He would try to quit, but really, he said, he would just substitute one drug for another.

"I'm not going to do heroin, so I'll do suboxone," Johnson explained. "I'm not going to do suboxone, I'll drink. I'm not going to drink, I'll do cocaine. It was always something - always. With my denial, it was 'Well I'm not doing that drug anymore,' so it was OK. But it was still a problem and unmanageable as hell. It ran my life. Even pot. I would steal for money for pot. That's what separates addicts from recreational users. We can't control it."

He overdosed two times. He vividly remembers the second time.

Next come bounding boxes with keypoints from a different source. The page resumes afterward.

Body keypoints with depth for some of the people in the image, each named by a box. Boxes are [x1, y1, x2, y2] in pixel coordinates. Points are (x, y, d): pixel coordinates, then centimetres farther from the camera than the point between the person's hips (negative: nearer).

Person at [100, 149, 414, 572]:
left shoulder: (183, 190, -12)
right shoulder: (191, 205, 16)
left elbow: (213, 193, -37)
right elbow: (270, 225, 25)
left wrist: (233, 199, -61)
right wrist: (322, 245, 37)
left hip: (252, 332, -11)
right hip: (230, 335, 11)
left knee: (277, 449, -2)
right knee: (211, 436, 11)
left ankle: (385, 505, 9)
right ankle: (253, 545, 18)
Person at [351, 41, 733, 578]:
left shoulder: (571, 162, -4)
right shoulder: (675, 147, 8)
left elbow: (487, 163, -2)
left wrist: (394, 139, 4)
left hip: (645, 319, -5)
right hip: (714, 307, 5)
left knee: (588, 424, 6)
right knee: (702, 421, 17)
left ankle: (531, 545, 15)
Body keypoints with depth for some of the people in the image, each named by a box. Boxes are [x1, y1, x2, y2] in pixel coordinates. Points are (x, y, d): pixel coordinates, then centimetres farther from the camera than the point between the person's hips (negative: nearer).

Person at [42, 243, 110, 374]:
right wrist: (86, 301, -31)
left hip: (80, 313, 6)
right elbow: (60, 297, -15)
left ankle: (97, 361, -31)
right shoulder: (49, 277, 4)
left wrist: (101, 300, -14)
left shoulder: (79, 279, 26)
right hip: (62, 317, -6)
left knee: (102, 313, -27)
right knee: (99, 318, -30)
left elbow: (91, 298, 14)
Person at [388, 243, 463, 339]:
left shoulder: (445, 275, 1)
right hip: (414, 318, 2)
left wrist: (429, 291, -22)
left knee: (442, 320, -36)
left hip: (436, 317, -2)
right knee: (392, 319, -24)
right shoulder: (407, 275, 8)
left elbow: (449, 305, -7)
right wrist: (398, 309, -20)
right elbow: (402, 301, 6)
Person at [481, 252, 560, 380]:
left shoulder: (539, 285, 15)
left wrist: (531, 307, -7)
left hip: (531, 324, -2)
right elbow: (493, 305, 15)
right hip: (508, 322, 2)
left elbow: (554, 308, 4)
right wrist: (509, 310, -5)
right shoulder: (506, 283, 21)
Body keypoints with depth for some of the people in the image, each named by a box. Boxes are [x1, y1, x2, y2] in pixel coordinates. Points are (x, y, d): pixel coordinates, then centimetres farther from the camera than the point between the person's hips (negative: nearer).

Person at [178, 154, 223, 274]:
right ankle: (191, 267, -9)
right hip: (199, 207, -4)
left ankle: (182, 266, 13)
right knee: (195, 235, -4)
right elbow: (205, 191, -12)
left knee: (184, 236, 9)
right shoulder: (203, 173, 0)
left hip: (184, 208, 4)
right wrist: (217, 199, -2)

"I had done (cocaine) and realized I did too much," Johnson said. "I ran outside so somebody would find me if I collapsed, but thought I was fine. I ran back inside to the bathroom to do more - insanely enough - and I realized I hadn't been breathing that entire time. I started blacking out. The last thing I remember is my vision was like a pin-point and all I could think was my daughter was going to know that her dad died of a cocaine overdose on a bathroom floor. That was crazy. I was about to die. The best way I can describe it is it was like someone hit in between my shoulders with the palm of their hand. It brought breath back into me. That's when I started my recovery."

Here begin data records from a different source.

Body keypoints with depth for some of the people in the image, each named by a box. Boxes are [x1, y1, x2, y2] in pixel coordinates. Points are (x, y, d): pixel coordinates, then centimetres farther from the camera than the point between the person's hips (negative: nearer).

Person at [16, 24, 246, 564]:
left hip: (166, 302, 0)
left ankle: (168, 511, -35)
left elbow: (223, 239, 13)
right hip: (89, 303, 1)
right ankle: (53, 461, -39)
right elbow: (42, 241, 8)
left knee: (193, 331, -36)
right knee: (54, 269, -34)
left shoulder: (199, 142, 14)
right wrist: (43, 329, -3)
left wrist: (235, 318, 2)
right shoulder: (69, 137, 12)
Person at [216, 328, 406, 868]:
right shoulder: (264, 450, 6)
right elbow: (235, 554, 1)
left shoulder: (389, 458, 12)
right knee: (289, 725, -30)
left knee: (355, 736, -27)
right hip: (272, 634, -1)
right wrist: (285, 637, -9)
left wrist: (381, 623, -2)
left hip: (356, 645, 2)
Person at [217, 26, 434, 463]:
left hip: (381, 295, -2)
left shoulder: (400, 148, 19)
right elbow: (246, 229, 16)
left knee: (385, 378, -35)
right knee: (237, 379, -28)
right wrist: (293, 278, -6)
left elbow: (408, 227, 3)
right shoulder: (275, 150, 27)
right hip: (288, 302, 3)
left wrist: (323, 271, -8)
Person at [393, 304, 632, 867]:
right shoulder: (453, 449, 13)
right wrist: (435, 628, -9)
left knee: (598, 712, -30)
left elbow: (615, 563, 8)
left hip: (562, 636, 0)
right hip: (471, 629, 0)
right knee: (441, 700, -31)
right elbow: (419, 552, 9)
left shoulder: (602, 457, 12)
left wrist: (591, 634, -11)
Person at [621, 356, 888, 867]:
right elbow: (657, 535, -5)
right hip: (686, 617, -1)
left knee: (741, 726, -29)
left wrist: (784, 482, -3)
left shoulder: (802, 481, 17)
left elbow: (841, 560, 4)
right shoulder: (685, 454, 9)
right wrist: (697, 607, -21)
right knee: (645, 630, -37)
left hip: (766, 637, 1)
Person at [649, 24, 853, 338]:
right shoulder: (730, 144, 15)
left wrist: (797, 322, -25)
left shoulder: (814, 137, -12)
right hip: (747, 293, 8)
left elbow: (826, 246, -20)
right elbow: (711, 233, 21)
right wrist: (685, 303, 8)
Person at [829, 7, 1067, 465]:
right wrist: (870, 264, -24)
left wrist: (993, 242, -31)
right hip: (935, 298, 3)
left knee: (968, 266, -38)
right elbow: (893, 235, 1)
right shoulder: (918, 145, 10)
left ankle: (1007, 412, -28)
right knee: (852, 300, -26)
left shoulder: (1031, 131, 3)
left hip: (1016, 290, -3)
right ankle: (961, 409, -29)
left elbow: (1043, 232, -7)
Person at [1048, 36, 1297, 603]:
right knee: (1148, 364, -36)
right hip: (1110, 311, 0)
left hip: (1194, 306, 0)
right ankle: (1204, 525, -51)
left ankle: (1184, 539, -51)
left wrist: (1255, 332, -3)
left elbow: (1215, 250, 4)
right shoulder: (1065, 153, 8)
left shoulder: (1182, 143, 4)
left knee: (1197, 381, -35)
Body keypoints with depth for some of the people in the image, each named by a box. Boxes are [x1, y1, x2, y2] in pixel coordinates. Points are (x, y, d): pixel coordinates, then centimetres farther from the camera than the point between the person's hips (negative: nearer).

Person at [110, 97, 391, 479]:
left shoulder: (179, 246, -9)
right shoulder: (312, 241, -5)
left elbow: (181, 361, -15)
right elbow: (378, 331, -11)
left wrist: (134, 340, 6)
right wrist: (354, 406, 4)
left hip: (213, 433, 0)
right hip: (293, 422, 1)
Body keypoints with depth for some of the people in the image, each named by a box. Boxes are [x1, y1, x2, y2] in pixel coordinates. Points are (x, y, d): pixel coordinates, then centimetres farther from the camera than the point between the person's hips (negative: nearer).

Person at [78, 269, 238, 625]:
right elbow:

Johnson joined the long-term program for men at Prestera Center. He has been sober for 90 days.

"Recovery is like being born again," he said. "I notice the beauty in life. Simple things - the leaves on the trees. I've never paid attention. I thought I did. I can look up at the clouds and appreciate a beautiful day."

He can also appreciate his daughter.

"I was always physically there for her, but mentally I was not," he said. He had a birthday party for her at Prestera. That's where he heard her say "dada" for the first time.

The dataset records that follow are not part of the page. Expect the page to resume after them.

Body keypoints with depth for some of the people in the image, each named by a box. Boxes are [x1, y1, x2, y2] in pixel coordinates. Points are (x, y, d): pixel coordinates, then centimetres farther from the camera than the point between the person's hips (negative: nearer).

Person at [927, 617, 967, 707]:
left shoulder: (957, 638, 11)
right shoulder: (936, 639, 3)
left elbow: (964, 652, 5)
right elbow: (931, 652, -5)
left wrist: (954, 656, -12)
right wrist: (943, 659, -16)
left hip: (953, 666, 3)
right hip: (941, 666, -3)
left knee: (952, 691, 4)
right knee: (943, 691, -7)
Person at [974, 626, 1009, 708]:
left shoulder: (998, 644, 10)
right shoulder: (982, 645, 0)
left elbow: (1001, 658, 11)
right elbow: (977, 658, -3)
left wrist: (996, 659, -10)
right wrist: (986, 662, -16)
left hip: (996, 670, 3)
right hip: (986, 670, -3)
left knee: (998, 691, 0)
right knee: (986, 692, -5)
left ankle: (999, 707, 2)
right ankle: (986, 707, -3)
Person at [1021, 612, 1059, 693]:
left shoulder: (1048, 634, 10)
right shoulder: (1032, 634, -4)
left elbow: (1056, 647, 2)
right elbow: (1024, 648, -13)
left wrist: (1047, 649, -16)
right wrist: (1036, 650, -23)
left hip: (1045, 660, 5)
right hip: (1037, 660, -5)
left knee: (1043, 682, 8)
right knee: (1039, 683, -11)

He said Prestera taught him how to live again. It gave him the structure he needed.

He's working on building his life back up - he didn't even have shoes when he arrived at Prestera. He eventually wants to go back to school to become a nurse.

"I found connection in drugs but I didn't get what I was looking for," he said. "All I needed was love."

He said every day gets easier and he is looking forward to telling his daughter he survived the heroin epidemic.